* [WRITTEN TASK]: Render the lines below, from the line with "This folder contains" through the line with "## 🤖Clone and Own", as a numbered list, dropping blank lines.

* [RECORDS]:
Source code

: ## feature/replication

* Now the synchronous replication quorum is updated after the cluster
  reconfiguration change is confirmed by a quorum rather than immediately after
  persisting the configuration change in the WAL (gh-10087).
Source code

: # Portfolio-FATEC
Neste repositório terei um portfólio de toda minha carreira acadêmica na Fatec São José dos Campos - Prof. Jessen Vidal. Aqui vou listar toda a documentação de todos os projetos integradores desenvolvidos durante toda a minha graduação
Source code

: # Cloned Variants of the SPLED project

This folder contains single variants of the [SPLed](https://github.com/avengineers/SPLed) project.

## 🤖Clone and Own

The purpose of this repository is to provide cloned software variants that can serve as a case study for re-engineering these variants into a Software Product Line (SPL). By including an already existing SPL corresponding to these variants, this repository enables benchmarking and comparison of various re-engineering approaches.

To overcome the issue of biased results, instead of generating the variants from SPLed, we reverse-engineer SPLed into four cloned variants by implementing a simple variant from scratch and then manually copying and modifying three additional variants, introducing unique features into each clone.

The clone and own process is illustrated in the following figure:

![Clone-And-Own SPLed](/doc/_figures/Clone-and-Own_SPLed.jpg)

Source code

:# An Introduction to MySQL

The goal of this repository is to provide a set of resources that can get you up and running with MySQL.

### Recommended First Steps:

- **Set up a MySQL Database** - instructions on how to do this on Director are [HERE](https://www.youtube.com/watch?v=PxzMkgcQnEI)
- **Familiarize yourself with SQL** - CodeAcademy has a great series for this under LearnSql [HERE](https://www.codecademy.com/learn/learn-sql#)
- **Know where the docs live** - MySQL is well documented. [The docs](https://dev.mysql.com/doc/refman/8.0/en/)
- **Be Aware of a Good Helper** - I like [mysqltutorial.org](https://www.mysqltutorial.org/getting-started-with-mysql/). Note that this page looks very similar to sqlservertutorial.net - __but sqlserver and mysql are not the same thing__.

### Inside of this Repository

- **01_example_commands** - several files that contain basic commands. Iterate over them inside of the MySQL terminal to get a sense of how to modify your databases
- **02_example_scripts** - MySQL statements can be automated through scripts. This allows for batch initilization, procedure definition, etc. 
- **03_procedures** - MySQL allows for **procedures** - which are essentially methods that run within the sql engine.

* [OUTPUT OF THE EXERCISE]:
1. This folder contains single variants of the [SPLed](https://github.com/avengineers/SPLed) project.
2. ## 🤖Clone and Own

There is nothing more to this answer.